A prominent house church leader, sentenced to three years in prison, was seeking an appeal until recently when he withdrew his request, a Texas-based Christian rights group said on Wednesday.
Cai Zhuohua was sentenced by the Beijing People's Intermediate Court, along with his wife Xiao Yunfei, her brother, Xiao Gaowen, and his wife Hu Jinyun, for running an "illegal business" that printed Bibles and Christian literature.
The China Aid Association learned that Cai withdrew the appeal before the court deadline "under intensive pressure."
According to the statement made on Nov. 16, CAA's government sources said that one court clerk from Haidian District People's Court met with Cai after he was sentenced, and hinted that his sentence would increase if he decided to file for an appeal.
President of CAA Bob Fu disapproved of this "heavy pressure," and said on Wed., "We strongly urge the Chinese higher authority to grant the due process guaranteed by Chinese own laws for every citizen in China."
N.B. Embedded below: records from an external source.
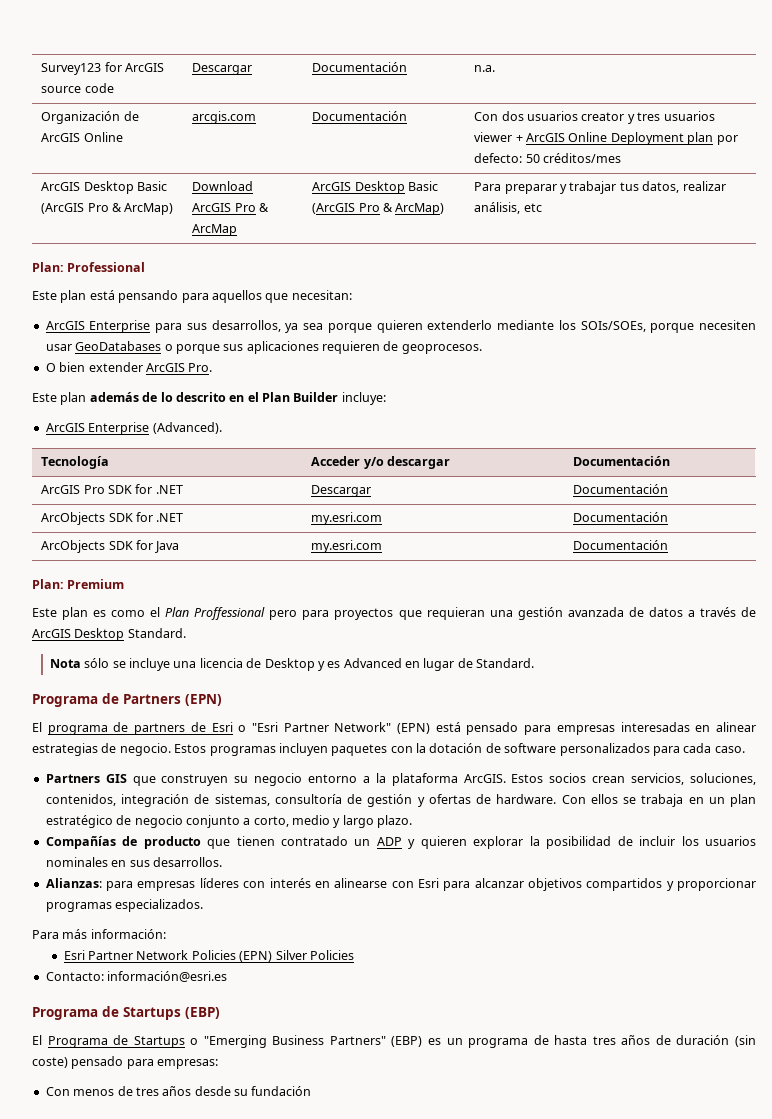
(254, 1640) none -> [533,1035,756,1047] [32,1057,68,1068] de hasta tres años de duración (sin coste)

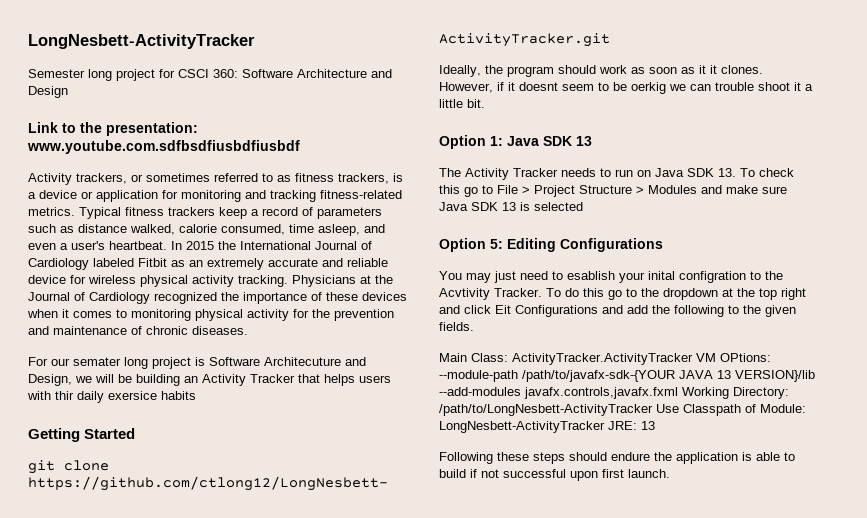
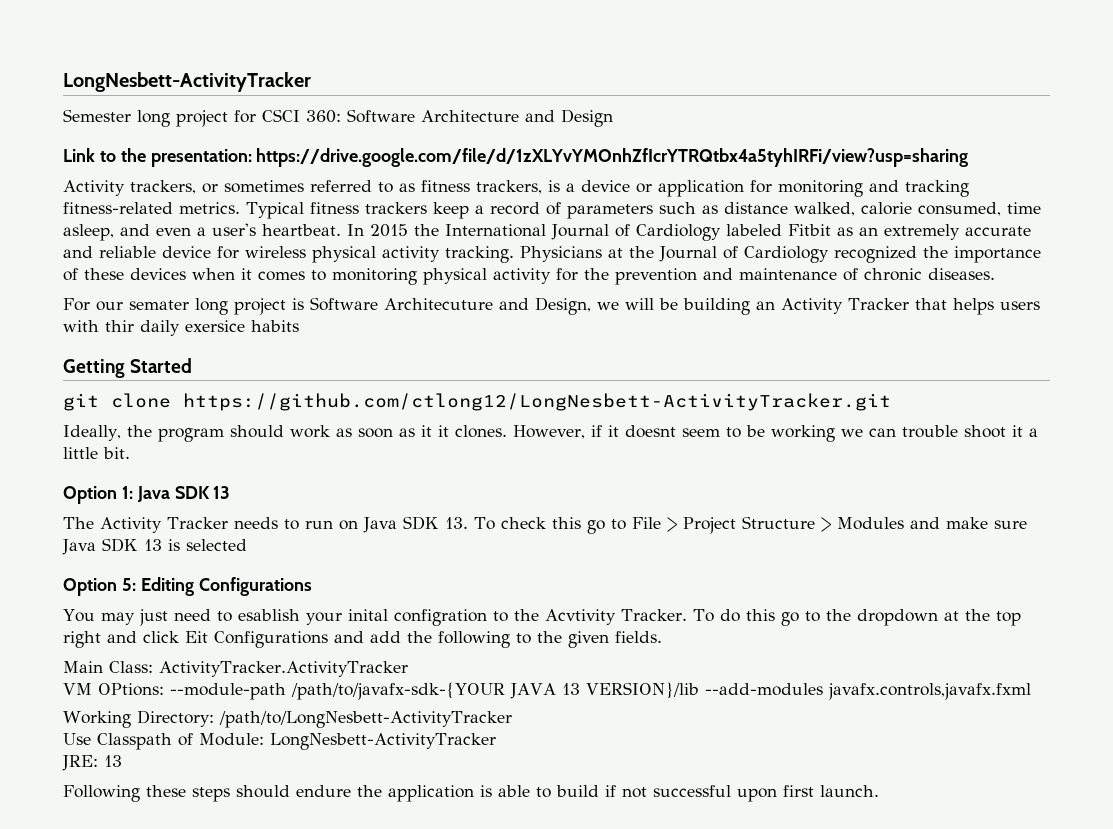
[27,140,300,154] www.youtube.com.sdfbsdfiusbdfiusbdf -> [256,148,969,167] https://drive.google.com/file/d/1zXLYvYMOnhZfIcrYTRQtbx4a5tyhIRFi/view?usp=sharing
[631,82,666,94] oerkig -> [770,425,835,442] working
(693, 359) none -> (408, 669) //
(678, 393) none -> (1031, 691) //
(653, 410) none -> (512, 719) //
(605, 427) none -> (496, 741) //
The Chinese government only allows Christians to worship in state-sanctioned churches, and the printing of Bibles and religious publications needs to be approved by the State Bureau of Religious Affairs. Bibles cannot be openly bought or sold at bookshops, therefore there is a limited amount to be distributed.
Around Cai's first hearing in July, Hong Kong's Beijing-funded Ta Kung Pao quoted Ye Xiaowen, the director of the State Bureau of Religious Affairs in an interview as saying, Cai illegally printed 40 million copies, with Ye further accusing Cai as having already sold two million copies.
Cai's attorney, Zhang Xingshui acknowledged his client did publish Bibles and other Christian literature without the government's permission, but denied the accusation that he sold the material, but rather he distributed it for free.
Cai's case has garnered the support of Christian groups in the U.S., and has been cited as an example for President Bush to bring to President Hu Jintao in their meeting over U.S.-China relations. Christian organizations, the USCIRF and the State Department are urging Bush to bring religious freedom to the top of his agenda in Beijing on Nov. 19-21.